Leon menatap ke luar jendela, mencoba mengabaikan tingkah gadis itu. Vic, yang menyetir, pura-pura tidak mendengar apa pun.
“Kau sudah mabuk. Tidurlah,” kata Leon datar.
Poppy tidak menggubris. Ia justru memutar tubuhnya dan memegang wajah Leon dengan kedua tangan, menatapnya dari jarak yang sangat dekat.
“Wah… tampan sekali… bagaimana kalau kita main kartu lagi?” katanya dengan suara manja.
Leon menghela napas panjang. “Poppy Yun, buka matamu. Lihat siapa aku.”

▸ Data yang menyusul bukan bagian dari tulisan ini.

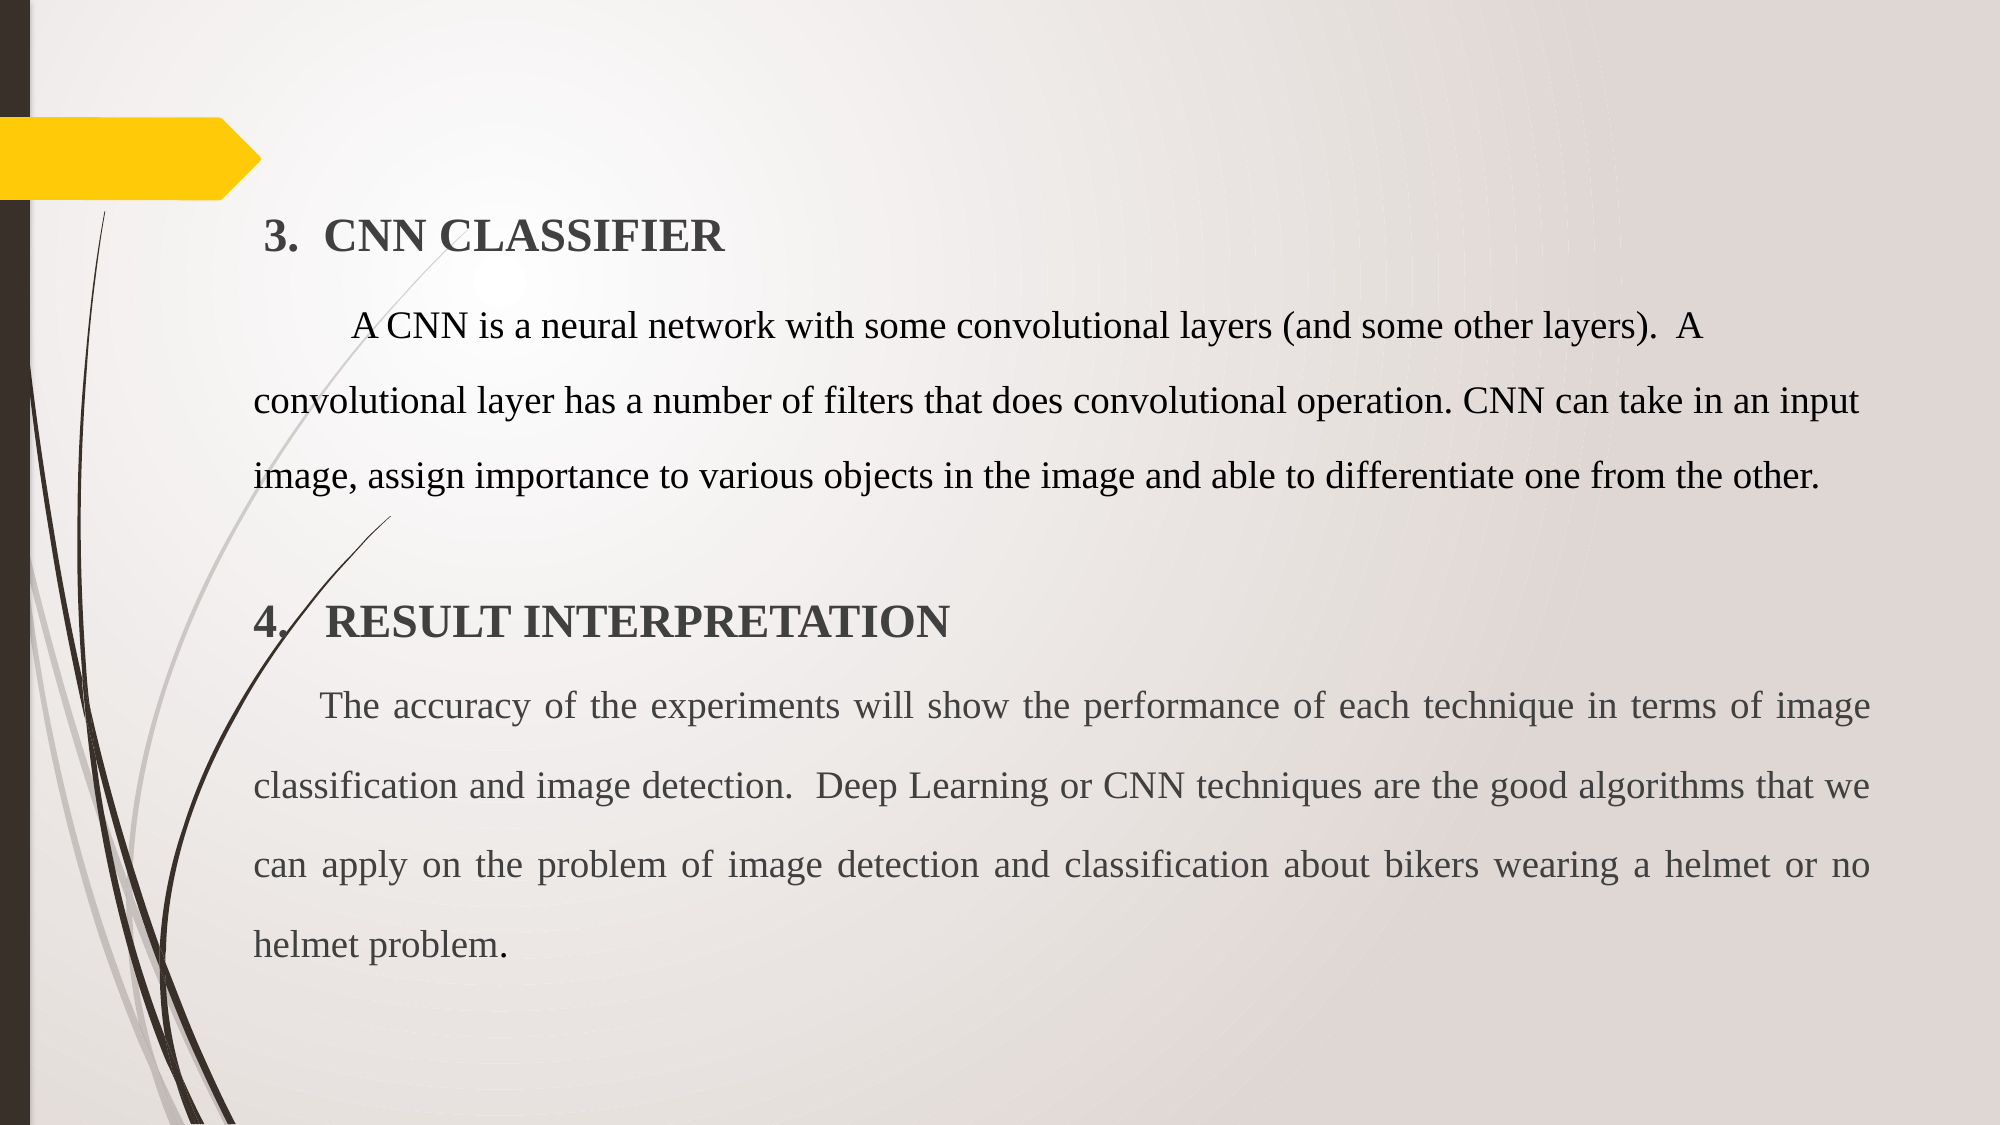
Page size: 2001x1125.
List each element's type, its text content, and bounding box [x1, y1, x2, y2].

list 3. CNN CLASSIFIER A CNN is a neural network with some convolutional layers (and some other layers). A convolutional layer has a number of filters that does convolutional operation. CNN can take in an input image, assign importance to various objects in the image and able to differentiate one from the other. 4. RESULT INTERPRETATION The accuracy of the experiments will show the performance of each technique in terms of image classification and image detection. Deep Learning or CNN techniques are the good algorithms that we can apply on the problem of image detection and classification about bikers wearing a helmet or no helmet problem. [238, 167, 1888, 1043]
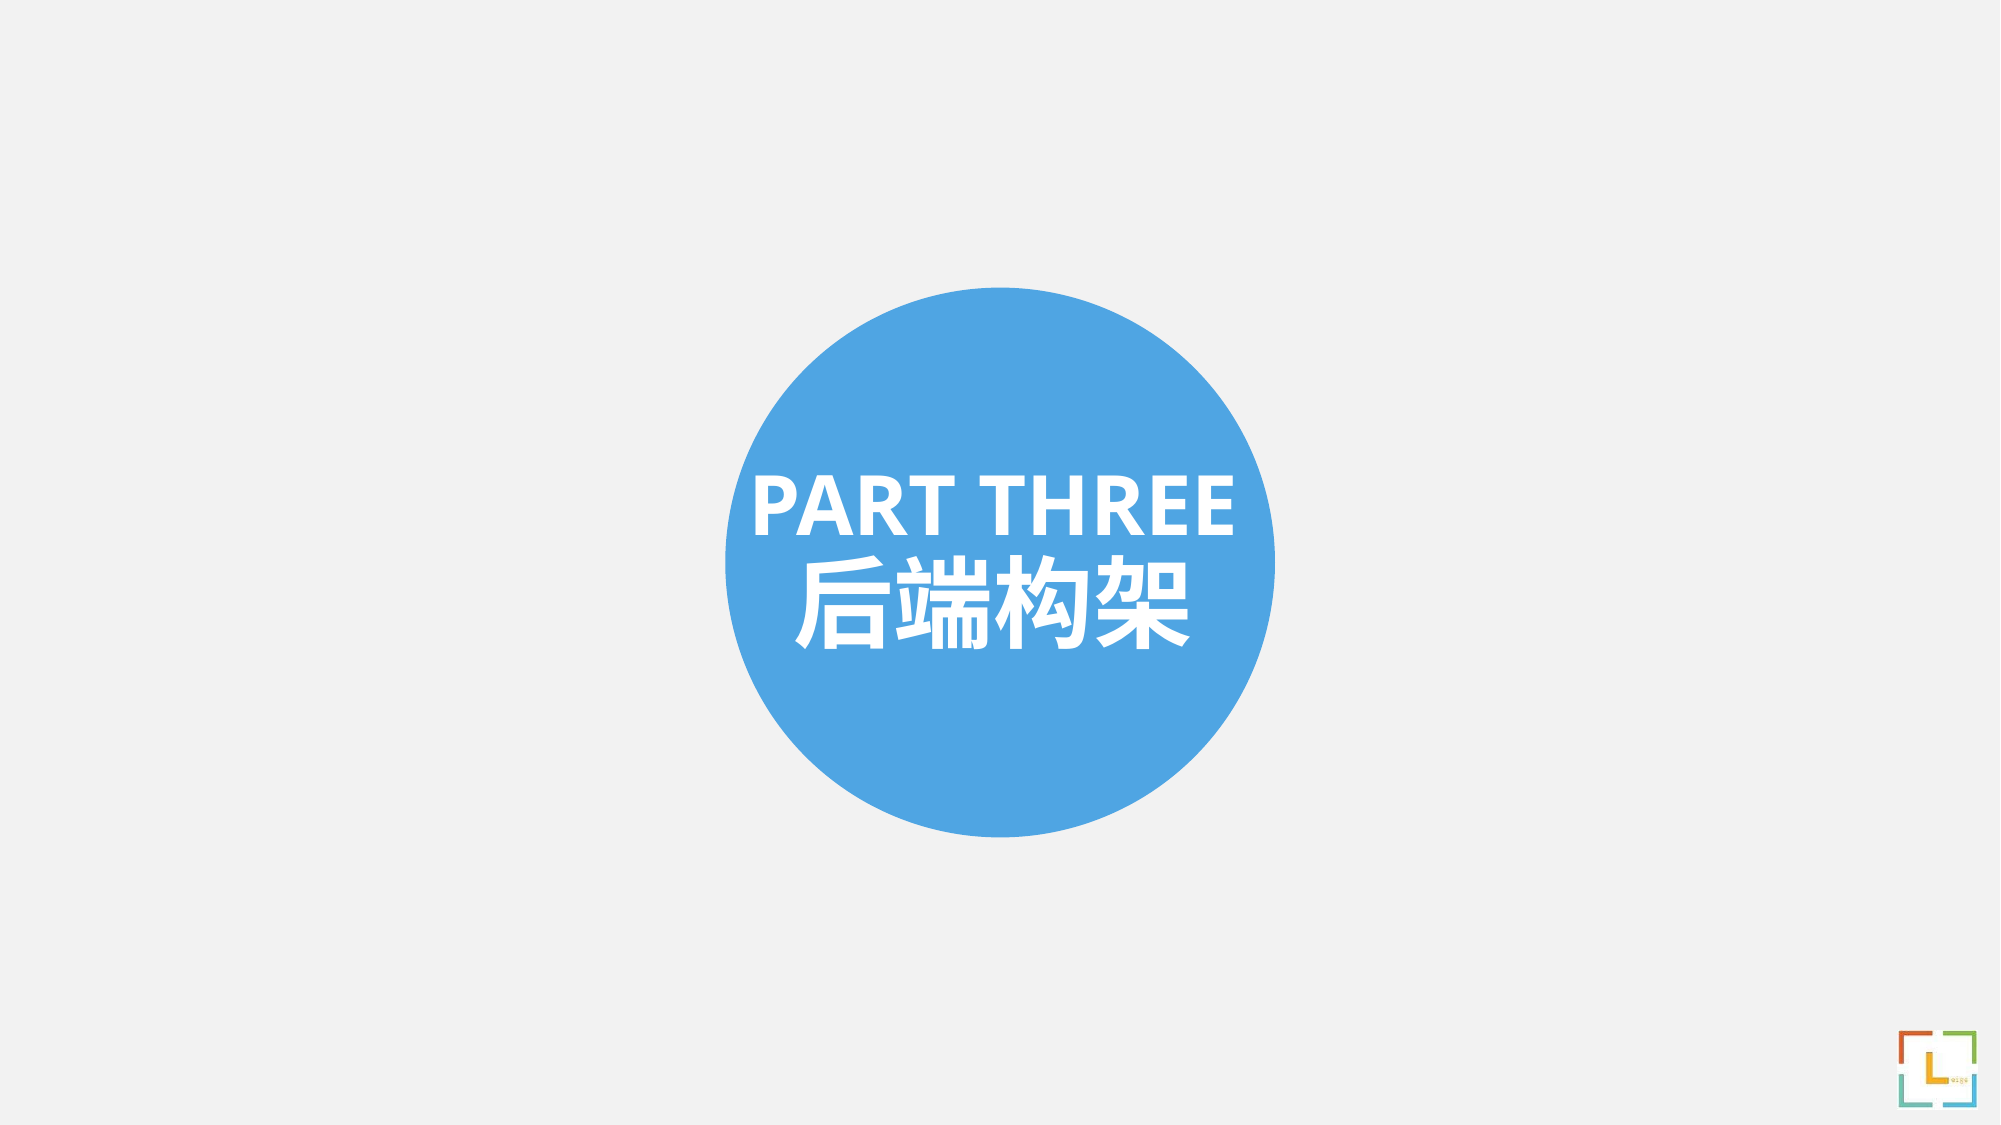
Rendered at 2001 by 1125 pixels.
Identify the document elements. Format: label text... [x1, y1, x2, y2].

picture [1897, 1030, 1978, 1110]
list PART THREE [725, 456, 1262, 546]
list 后端构架 [725, 546, 1262, 672]
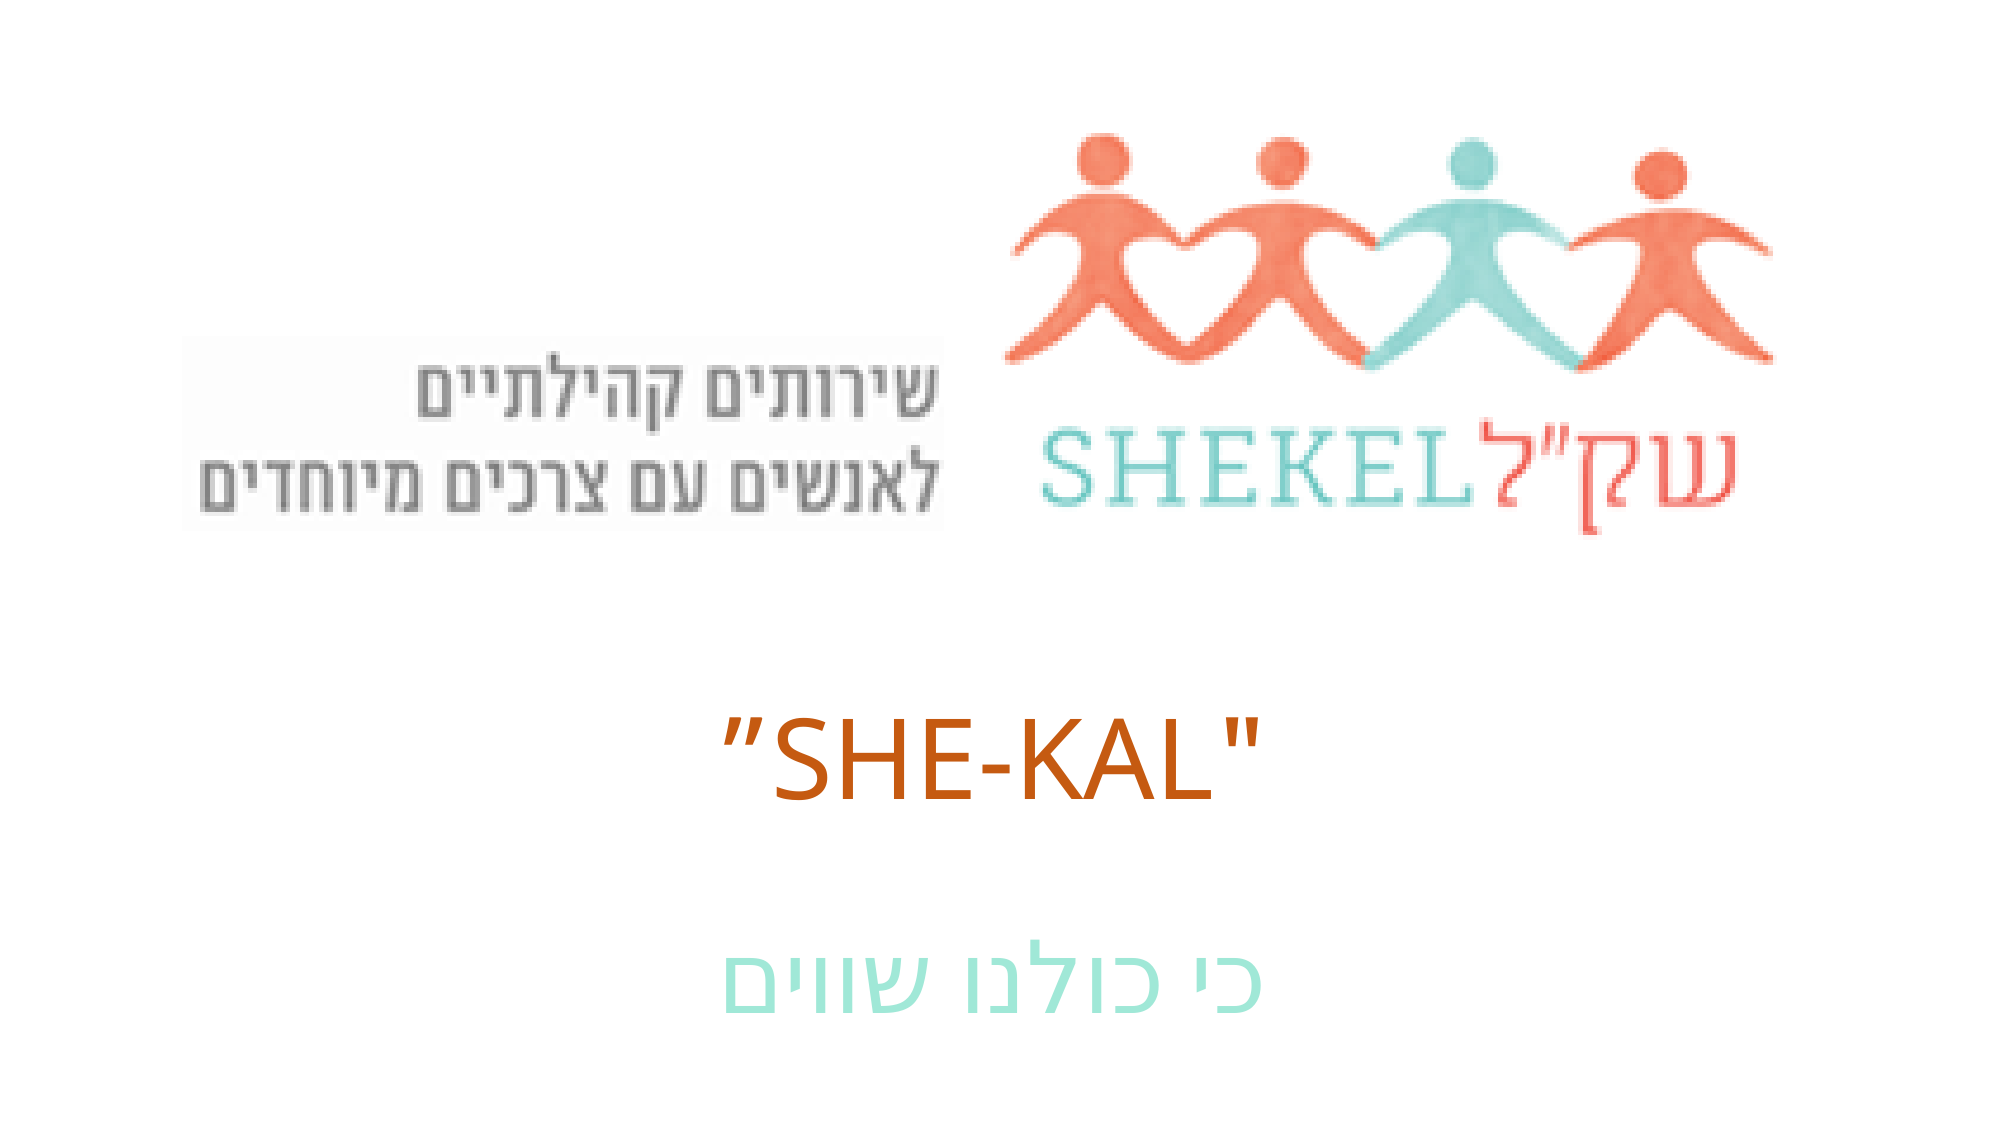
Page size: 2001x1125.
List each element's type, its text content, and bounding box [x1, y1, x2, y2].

picture [111, 100, 1811, 551]
subtitle "SHE-KAL” כי כולנו שווים [242, 639, 1743, 1046]
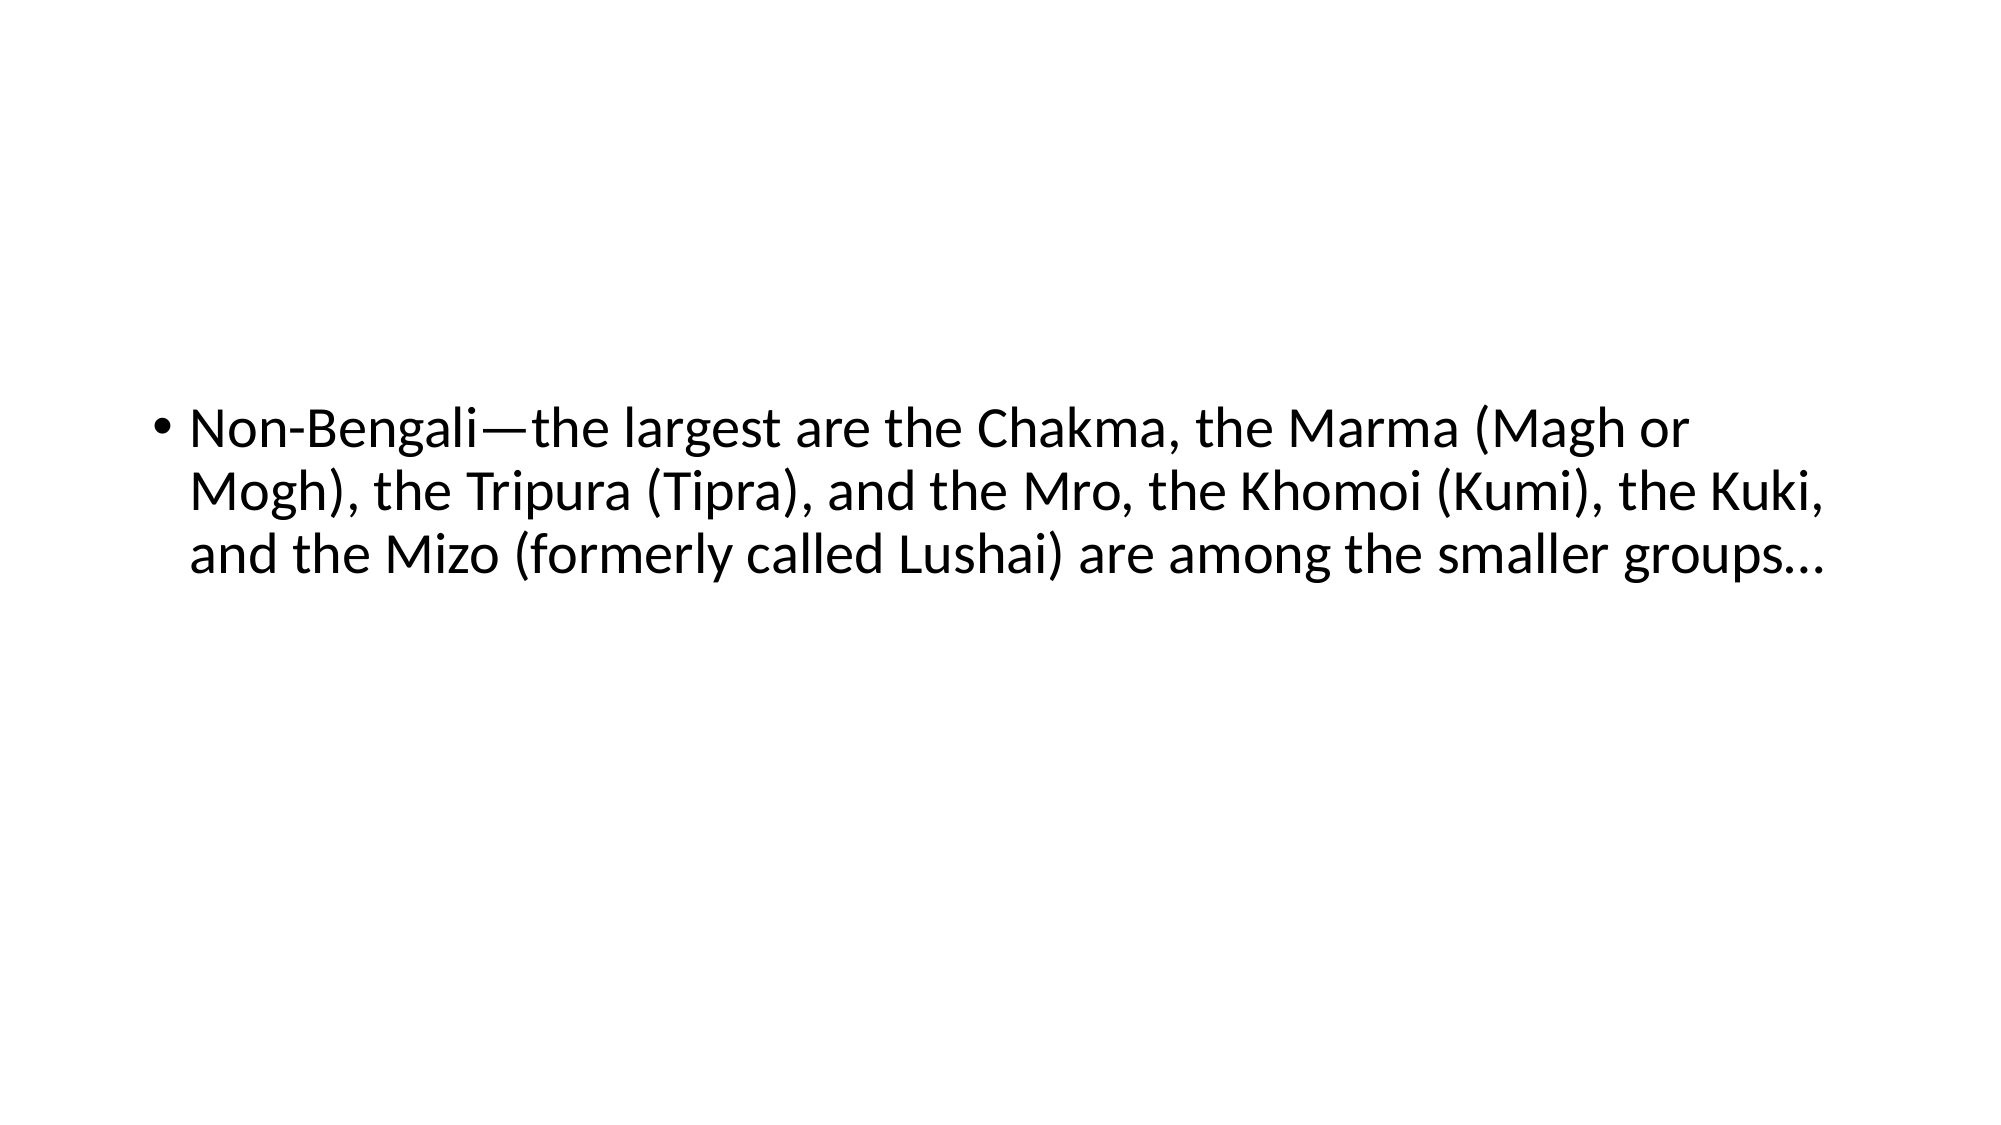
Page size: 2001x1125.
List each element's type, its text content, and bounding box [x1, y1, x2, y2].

list Non-Bengali—the largest are the Chakma, the Marma (Magh or Mogh), the Tripura (Tipra), and the Mro, the Khomoi (Kumi), the Kuki, and the Mizo (formerly called Lushai) are among the smaller groups… [137, 299, 1863, 1014]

Poppy memicingkan mata, menatap Leon lama seolah berusaha mengenali bentuk wajahnya.
“Kau siapa…? Kau… setampan pamanku…” katanya pelan.
Dan sebelum Leon sempat menegur, Poppy tiba-tiba memiringkan wajahnya dan menempelkan bibirnya pada bibir Leon—ringan, singkat, namun jelas.
Seketika Leon membeku. Matanya terbuka lebar, tubuhnya kaku seperti patung. Bahkan Vic yang menyetir hampir menginjak rem karena terkejut melihat aksi itu dari kaca spion.
"Ciuman pertama bos langsung diambil sama gadis ini," batin Vic.